Understanding python subprocess.check_output's first argument and shell=True [duplicate]

I'm confused on how to correctly use Python's subprocess module, specifically, the check_output method's first argument and the shell option. Check out the output from the interactive prompt below. I pass the first argument as a list and depending on whether shell=True is set, I get different output. Can someone explain why this is and the output that is outputted?

>>> import subprocess
>>> subprocess.check_output(["echo", "Hello World!"])
'Hello World!\n'
>>> subprocess.check_output(["echo", "Hello World!"], shell=True)
'\n'

Now when I pass the first argument as a simple string instead of a list, I get this nasty stack trace. Why is that and what's going on here?

>>> subprocess.check_output("echo Hello World!")
Traceback (most recent call last):
  File "<stdin>", line 1, in <module>
  File "/System/Library/Frameworks/Python.framework/Versions/2.7/lib/python2.7/subprocess.py", line 537, in check_output
process = Popen(stdout=PIPE, *popenargs, **kwargs)
  File "/System/Library/Frameworks/Python.framework/Versions/2.7/lib/python2.7/subprocess.py", line 679, in __init__
errread, errwrite)
  File "/System/Library/Frameworks/Python.framework/Versions/2.7/lib/python2.7/subprocess.py", line 1228, in _execute_child
raise child_exception
OSError: [Errno 2] No such file or directory

However, when I turn on shell=True, it then works perfectly:

>>> subprocess.check_output("echo Hello World!", shell=True)
'Hello World!\n'

So I'm a little confused, it works when the first arg is in a list WITHOUT shell=True and then works as a simple string WITH shell=True. I'm not understanding what shell=True does and the difference between passing the first arg as a list vs a string.
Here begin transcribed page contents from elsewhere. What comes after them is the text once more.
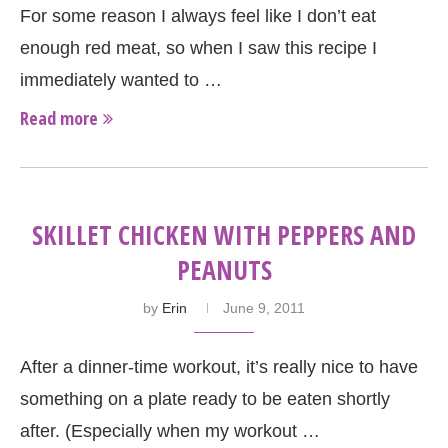
For some reason I always feel like I don’t eat
enough red meat, so when I saw this recipe I
immediately wanted to …
Read more
SKILLET CHICKEN WITH PEPPERS AND
PEANUTS
by
Erin
June 9, 2011
After a dinner-time workout, it’s really nice to have
something on a plate ready to be eaten shortly
after. (Especially when my workout …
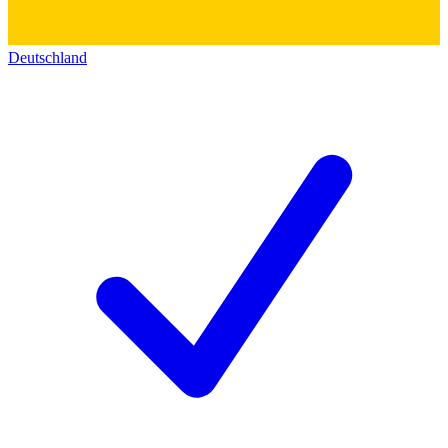
Deutschland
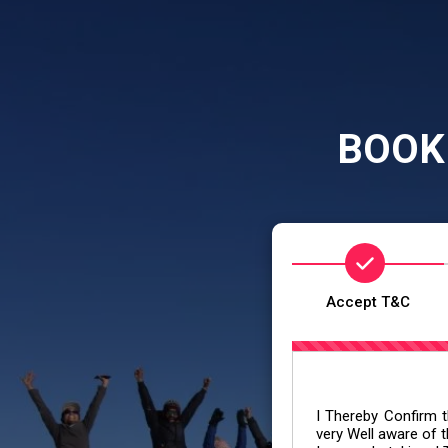
BOOK
Accept T&C
I Thereby Confirm th
very Well aware of t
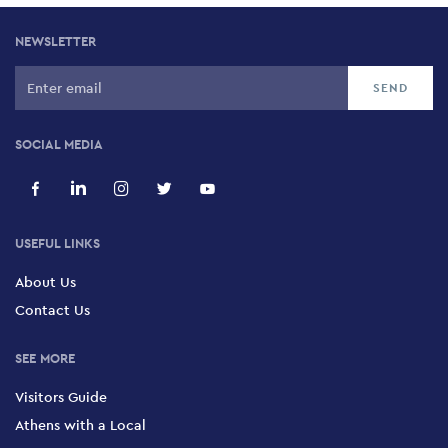
NEWSLETTER
SOCIAL MEDIA
USEFUL LINKS
About Us
Contact Us
SEE MORE
Visitors Guide
Athens with a Local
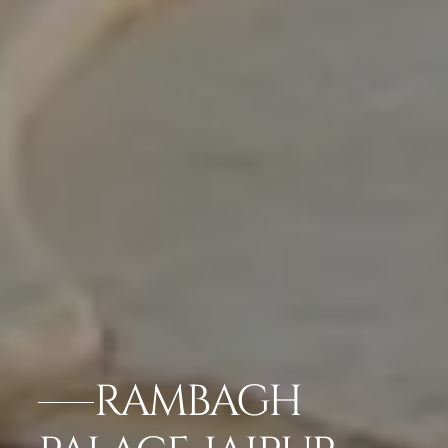
RAMBAGH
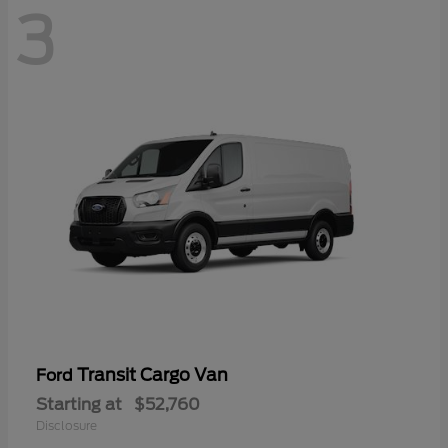
3
Transit Cargo Van
Ford
Starting at
$52,760
Disclosure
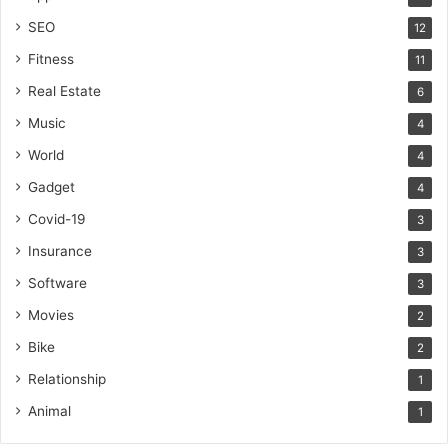
SEO
12
Fitness
11
Real Estate
6
Music
4
World
4
Gadget
4
Covid-19
3
Insurance
3
Software
3
Movies
2
Bike
2
Relationship
1
Animal
1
From the documentation of Popen:

The shell argument (which defaults to False) specifies whether to use the shell as the program to execute. If shell is True, it is recommended to pass args as a string rather than as a sequence.

On Unix with shell=True, the shell defaults to /bin/sh. If args is a string, the string specifies the command to execute through the shell. This means that the string must be formatted exactly as it would be when typed at the shell prompt. This includes, for example, quoting or backslash escaping filenames with spaces in them. If args is a sequence, the first item specifies the command string, and any additional items will be treated as additional arguments to the shell itself. That is to say, Popen does the equivalent of:

Popen(['/bin/sh', '-c', args[0], args[1], ...])
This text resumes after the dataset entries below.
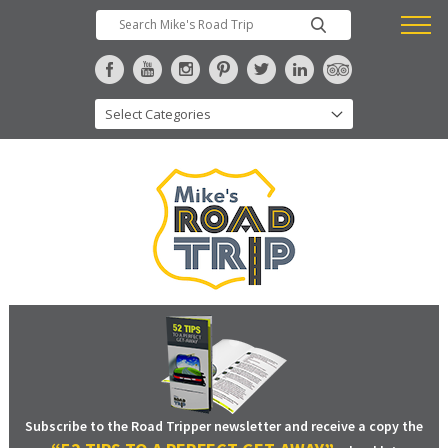
Subscribe to the Road Tripper newsletter and receive a copy the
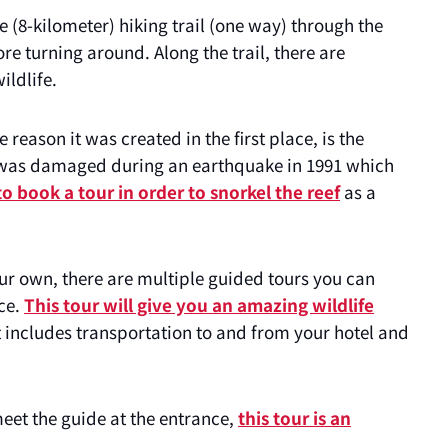
 (8-kilometer) hiking trail (one way) through the
re turning around. Along the trail, there are
ildlife.
 reason it was created in the first place, is the
eef was damaged during an earthquake in 1991 which
o book a tour in order to snorkel the reef
as a
our own, there are multiple guided tours you can
ce.
This tour will give you an amazing wildlife
t includes transportation to and from your hotel and
eet the guide at the entrance,
this tour is an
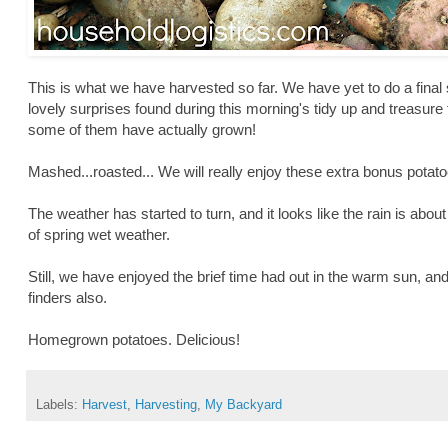
This is what we have harvested so far. We have yet to do a final
lovely surprises found during this morning's tidy up and treasure
some of them have actually grown!
Mashed...roasted... We will really enjoy these extra bonus pota
The weather has started to turn, and it looks like the rain is about
of spring wet weather.
Still, we have enjoyed the brief time had out in the warm sun, and
finders also.
Homegrown potatoes. Delicious!
Labels:
Harvest
,
Harvesting
,
My Backyard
On Windows with shell=True, the COMSPEC environment variable specifies the default shell. The only time you need to specify shell=True on Windows is when the command you wish to execute is built into the shell (e.g. dir or copy). You do not need shell=True to run a batch file or console-based executable.

In your case, since echo is a shell built-in when launched with shell=True, if you want to pass arguments to the echo command you must either write the command as a string or pass a sequence that has the whole command as a string as first element. Other elements of the sequence are passed as arguments to the shell, not to the command you are invoking.

In some OSes echo is also a program (usually /bin/echo). This explains why your first example didn't raise an exception but outputs '\n' instead of the expected 'Hello, World!\n': the /bin/echo command was executed without arguments, because the argument was "consumed" by the shell.

The error raised when calling:

subprocess.check_output("echo Hello World!")

is due to the fact that, since you did not use shell=True, python is trying to execute the program echo Hello World! i.e. a program that has the name echo<space>Hello<space>World!. It is a valid program name, but you there's no program with that name, hence the exception.